Thursday, July 12, 2007

Joseph and Hot Potatoes

In the Kingdom of God, authority will be diffused as widely as possible. Lots of people will have a little bit of authority.

Those with authority will attempt to push it down to those below them, as soon as they are capable of exercising it themselves. Authority will be like a “hot potato”, with those who receiving it, quickly passing it on to someone else.

Joseph is a good example of how to get authority, but a bad example of how it should be used. He was appointed as Pharaoh’s deputy, because he has learned wisdom while working as a servant.

However, when he gained a position of authority in the land of Egypt, he was still under the authority of Pharaoh. Being a heathen emperor, Pharaoh used the famine in Egypt to increase his authority over the people.
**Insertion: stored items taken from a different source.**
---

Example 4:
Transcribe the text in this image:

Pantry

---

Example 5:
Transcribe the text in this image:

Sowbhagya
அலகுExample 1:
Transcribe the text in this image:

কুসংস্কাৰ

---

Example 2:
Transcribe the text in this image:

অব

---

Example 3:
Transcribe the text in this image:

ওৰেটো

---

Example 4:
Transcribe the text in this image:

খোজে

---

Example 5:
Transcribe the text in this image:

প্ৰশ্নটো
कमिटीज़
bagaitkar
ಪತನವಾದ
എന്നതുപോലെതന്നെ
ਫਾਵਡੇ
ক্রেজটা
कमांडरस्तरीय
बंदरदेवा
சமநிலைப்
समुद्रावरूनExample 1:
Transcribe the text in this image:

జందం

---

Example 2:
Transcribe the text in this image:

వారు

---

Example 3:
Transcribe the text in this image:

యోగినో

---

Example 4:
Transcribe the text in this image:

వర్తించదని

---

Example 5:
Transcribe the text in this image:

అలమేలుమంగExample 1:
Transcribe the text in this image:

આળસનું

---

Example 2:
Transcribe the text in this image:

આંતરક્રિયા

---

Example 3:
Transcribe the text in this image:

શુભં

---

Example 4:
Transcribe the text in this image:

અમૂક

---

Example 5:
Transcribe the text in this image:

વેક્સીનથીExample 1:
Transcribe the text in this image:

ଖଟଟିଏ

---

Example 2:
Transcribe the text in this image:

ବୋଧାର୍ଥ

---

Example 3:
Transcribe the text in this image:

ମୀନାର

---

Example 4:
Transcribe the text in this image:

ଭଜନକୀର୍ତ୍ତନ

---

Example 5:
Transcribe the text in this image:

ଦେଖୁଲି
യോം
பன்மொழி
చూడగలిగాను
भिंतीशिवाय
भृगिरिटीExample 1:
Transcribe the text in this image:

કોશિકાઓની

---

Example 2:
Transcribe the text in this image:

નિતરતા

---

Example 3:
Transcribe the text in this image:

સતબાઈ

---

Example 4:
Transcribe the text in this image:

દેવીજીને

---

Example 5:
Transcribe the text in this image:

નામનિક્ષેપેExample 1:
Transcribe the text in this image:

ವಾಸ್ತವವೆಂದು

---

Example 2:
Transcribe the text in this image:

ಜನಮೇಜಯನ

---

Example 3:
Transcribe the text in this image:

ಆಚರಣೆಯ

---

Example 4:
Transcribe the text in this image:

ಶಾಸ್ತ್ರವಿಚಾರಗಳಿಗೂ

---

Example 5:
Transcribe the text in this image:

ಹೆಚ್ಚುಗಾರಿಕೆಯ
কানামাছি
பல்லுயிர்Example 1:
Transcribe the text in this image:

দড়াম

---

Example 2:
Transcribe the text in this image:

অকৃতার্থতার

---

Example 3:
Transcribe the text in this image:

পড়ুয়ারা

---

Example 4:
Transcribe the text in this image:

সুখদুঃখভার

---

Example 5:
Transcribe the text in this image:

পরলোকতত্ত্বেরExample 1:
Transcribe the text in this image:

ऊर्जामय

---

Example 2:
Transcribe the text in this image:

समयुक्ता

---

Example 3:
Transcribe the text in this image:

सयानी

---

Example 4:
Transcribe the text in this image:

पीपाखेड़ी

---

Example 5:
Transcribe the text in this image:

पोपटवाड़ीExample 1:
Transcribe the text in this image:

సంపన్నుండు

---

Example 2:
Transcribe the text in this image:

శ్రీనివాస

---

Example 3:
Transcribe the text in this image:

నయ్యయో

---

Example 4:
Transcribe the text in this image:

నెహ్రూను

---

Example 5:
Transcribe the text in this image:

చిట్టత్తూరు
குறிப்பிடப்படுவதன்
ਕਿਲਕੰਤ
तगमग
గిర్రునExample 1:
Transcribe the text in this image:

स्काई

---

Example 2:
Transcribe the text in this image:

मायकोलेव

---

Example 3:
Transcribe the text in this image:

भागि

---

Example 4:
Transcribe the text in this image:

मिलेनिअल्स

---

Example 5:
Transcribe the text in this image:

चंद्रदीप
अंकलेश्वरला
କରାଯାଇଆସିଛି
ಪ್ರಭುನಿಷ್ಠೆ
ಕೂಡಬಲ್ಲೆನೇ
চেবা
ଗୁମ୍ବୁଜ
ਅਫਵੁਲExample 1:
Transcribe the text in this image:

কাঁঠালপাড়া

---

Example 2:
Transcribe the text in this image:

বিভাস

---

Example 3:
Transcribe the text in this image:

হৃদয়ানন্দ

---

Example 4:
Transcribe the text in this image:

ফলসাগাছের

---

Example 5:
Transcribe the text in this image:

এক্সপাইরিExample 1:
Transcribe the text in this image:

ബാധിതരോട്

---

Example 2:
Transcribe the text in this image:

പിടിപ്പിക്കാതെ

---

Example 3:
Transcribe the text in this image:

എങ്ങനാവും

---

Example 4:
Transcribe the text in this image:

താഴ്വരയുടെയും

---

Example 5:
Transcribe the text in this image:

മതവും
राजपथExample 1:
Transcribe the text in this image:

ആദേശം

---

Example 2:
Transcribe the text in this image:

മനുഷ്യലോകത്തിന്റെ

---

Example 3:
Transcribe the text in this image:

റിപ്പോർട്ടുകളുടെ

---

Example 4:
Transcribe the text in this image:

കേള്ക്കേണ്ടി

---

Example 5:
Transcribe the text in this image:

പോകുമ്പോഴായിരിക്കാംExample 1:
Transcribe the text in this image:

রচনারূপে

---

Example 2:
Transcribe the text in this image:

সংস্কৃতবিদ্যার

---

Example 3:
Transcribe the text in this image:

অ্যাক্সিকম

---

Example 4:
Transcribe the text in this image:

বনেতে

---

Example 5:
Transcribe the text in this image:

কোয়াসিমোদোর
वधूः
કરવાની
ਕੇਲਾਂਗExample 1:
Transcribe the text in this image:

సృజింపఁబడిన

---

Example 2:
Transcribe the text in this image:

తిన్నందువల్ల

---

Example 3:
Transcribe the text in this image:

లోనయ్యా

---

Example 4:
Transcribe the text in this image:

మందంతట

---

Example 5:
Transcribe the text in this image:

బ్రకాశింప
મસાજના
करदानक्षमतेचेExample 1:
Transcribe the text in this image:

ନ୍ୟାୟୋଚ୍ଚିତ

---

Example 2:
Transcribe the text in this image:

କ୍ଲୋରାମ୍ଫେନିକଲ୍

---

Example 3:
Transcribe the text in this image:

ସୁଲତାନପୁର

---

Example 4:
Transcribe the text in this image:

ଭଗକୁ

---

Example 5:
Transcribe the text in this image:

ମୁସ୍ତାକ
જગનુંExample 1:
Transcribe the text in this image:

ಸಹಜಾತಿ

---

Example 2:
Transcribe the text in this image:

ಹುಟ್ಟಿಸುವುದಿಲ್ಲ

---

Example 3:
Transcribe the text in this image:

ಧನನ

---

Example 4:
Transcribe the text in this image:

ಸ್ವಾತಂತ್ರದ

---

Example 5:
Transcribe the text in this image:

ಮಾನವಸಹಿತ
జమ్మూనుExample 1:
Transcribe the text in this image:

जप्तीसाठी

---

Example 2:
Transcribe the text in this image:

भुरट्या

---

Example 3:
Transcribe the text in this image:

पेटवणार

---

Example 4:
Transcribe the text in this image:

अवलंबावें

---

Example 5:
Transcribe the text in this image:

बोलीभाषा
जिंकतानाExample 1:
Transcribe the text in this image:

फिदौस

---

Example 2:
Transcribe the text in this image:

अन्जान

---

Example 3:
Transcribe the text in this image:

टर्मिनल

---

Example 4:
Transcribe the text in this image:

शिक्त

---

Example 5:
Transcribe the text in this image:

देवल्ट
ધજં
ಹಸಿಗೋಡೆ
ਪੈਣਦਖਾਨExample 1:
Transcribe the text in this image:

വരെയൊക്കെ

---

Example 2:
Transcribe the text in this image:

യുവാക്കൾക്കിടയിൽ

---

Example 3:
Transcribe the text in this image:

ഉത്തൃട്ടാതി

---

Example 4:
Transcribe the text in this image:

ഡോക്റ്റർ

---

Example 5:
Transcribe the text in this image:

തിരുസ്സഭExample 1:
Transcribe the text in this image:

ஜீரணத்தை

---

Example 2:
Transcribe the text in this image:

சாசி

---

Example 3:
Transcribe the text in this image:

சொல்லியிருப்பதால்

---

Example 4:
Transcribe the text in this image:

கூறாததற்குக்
By the time the famine was over, Pharaoh owned all the land of Egypt and all the people were his slaves.

So Joseph bought all the land in Egypt for Pharaoh. The Egyptians, one and all, sold their fields, because the famine was too severe for them. The land became Pharaoh's, and Joseph reduced the people to servitude, from one end of Egypt to the other (Gen 47:20-21).
Joseph had no choice but to advance Pharaoh’s position, but this is the opposite of the way that God works.

God does not want slaves serving him. He wants his people to freely love him, and obey him acknowledge his wisdom. God wants us to have authority over our own lives.

In the world, a few people hold most of the authority. In the kingdom of God, authority is spread around. Most people will have a little authority and no one will have a lot.

The life of Joseph illustrates a common problem. Many Christians believe that the problem of government will be resolved by replacing those with political power with Christians. This is not correct. Christians exercising political power are as dangerous as anyone else with political power. The only solution is to get rid of most government.

1 comment:

Norah said...

People should read this.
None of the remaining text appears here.